Liquid AI Announces Generative AI Liquid Foundation Models With Smaller Memory Footprint
Liquid AI, a Massachusetts-based artificial intelligence (AI) startup, announced its first generative AI models not built on the existing transformer architecture. Dubbed Liquid Foundation Model (LFM), the new architecture moves away from Generative Pre-trained Transformers (GPTs) which is the foundation for popular AI models such as the GPT series by OpenAI, Gemini, Copilot, and more. The startup claims that the new AI models were built from first principles and they outperform large language models (LLMs) in the comparable size bracket.
Liquid AI’s New Liquid Foundation Models
The startup was co-founded by researchers at the Massachusetts Institute of Technology (MIT)’s Computer Science and Artificial Intelligence Laboratory (CSAIL) in 2023 and aimed to build newer architecture for AI models that can perform at a similar level or surpass the GPTs.

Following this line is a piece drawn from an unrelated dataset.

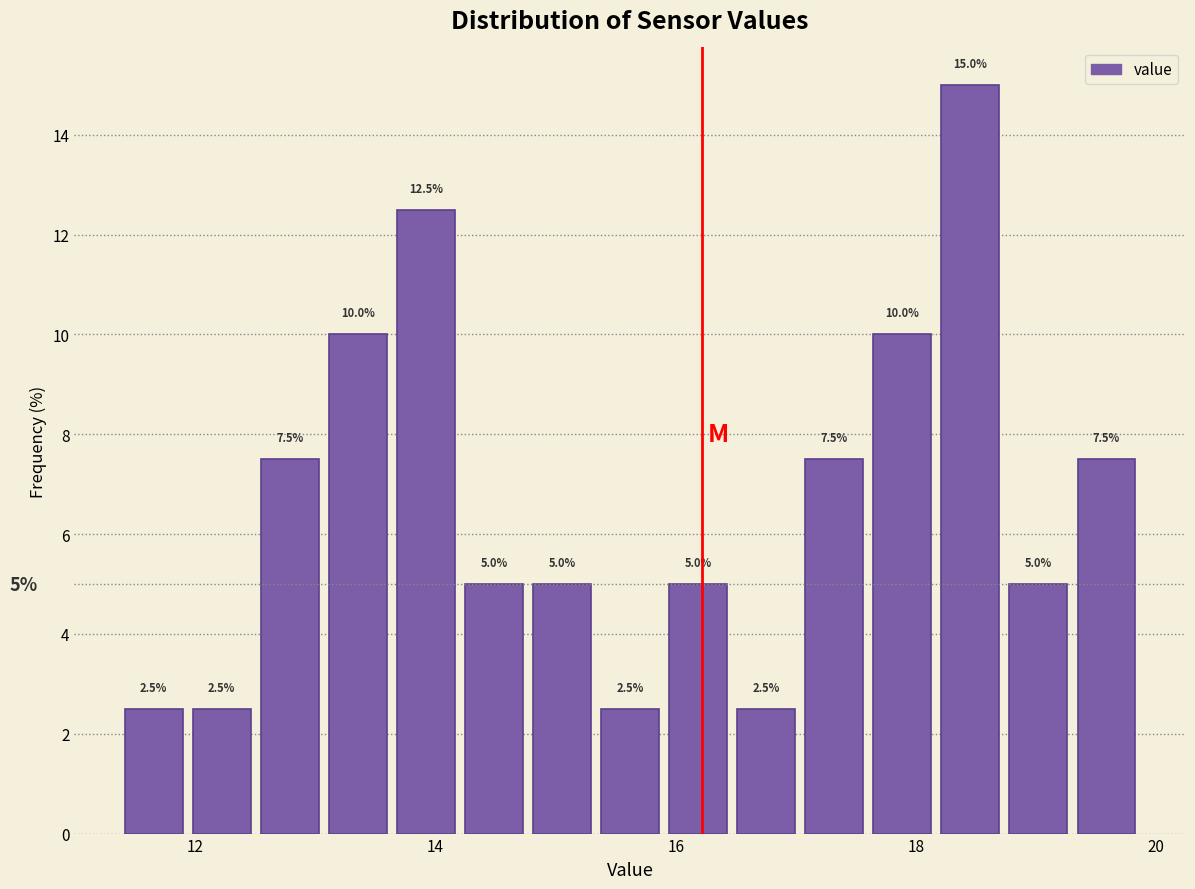

Read against the x-axis, roughly where is the centre of the tallest bar?

18.4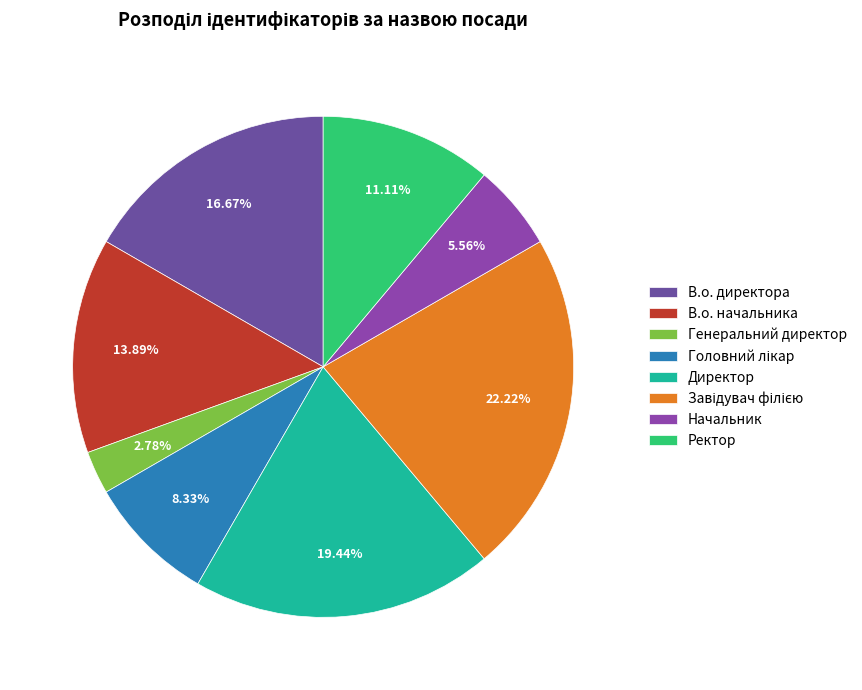

Does Начальник account for over 50% of the chart?

No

These new LFMs are available in three parameter sizes of 1.3B, 3.1B, and 40.3B. The latter is a Mixture of Experts (MoE) model, which means it is made up of various smaller language models and is aimed at tackling more complex tasks. The LFMs are now available on the company’s Liquid Playground, Lambda for Chat UI and API, and Perplexity Labs and will soon be added to Cerebras Inference. Further, the AI models are being optimised for Nvidia, AMD, Qualcomm, Cerebras, and Apple hardware, the company stated.
LFMs also differ significantly from the GPT technology. The company highlighted that these models were built from first principles. The first principles ar essentially a problem-solving approach where a complex technology is broken down to its fundamentals and then built up from there.
According to the startup, these new AI models are built on something called computational units. Put simply, this is a redesign of the token system, and instead, the company uses the term Liquid system. These contain condensed information with a focus on maximising knowledge capacity and reasoning. The startup claims this new design helps reduce memory costs during inference, and increases performance output across video, audio, text, time series, and signals.
The company further claims that the advantage of the Liquid-based AI models is that its architecture can be automatically optimised for a specific platform based on their requirements and inference cache size.
While the clams made by the startup are tall, their performance and efficiency can only be gauged as developers and enterprises begin using them for their AI workflows. The startup did not reveal its source of datasets, or any safety measures added to the AI models.